Hurricane Harvey Forces Chemical Companies To Close

Aug. 30, 2017
For safety reasons and from the sheer power of Mother Nature, Houston-area companies are shutting down.

Hurricane Harvey is causing many chemical companies to close offices and operations. According to a press release from Chevron Corp., the company has closed its Houston offices amid the widespread flooding. Although based in San Ramon, Chevron has more employees and contractors in the Houston area — about 8,000 — than in any other place. Chevron said its Houston offices remain functional, but they have been closed for business except for a skeleton staff of “essential personnel.”

The Washington Post reported that ExxonMobil acknowledged August 29 that Hurricane Harvey damaged two of its refineries, causing the release of hazardous pollutants.

ExxonMobil said in regulatory filings with the Texas Commission on Environmental Quality that a floating roof covering a tank at the company’s Baytown oil refinery sank in heavy rains, dipping below the surface of oil or other material stored there and causing unusually high emissions, especially of volatile organic compounds, a category of regulated chemicals.

CNN is reporting several other closures. According to an article on the CNN site, Motiva said it started closing its Port Arthur refinery "in response to increasing local flood conditions." The plant won't open until flood waters recede. Motiva had been steadily reducing production at the plant for days. Late August 29 it was running at only 40% capacity.

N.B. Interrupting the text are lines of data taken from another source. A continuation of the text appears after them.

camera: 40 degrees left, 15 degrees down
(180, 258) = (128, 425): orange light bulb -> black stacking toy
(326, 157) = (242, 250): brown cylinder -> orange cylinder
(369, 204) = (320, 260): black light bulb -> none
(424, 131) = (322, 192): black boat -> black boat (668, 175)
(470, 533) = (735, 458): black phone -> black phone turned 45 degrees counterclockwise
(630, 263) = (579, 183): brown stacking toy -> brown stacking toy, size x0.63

All refineries in the area have been severely affected by the storm. Another company, Valero, announced midday August 30 that it had ceased operations at its Port Arthur refinery.

"Due to flooding and potential power supply interruption, Valero's Port Arthur refinery has shut down in a safe, controlled manner," the company said in a statement.

Total Petrochemicals said it shut down its Port Arthur refinery after it lost power August 29.

Thirteen oil refineries remain offline due to the storm, and flooding has knocked out about 22% of the nation's refining capacity, according to the most recent update from S&P Global Platts, according to CNN.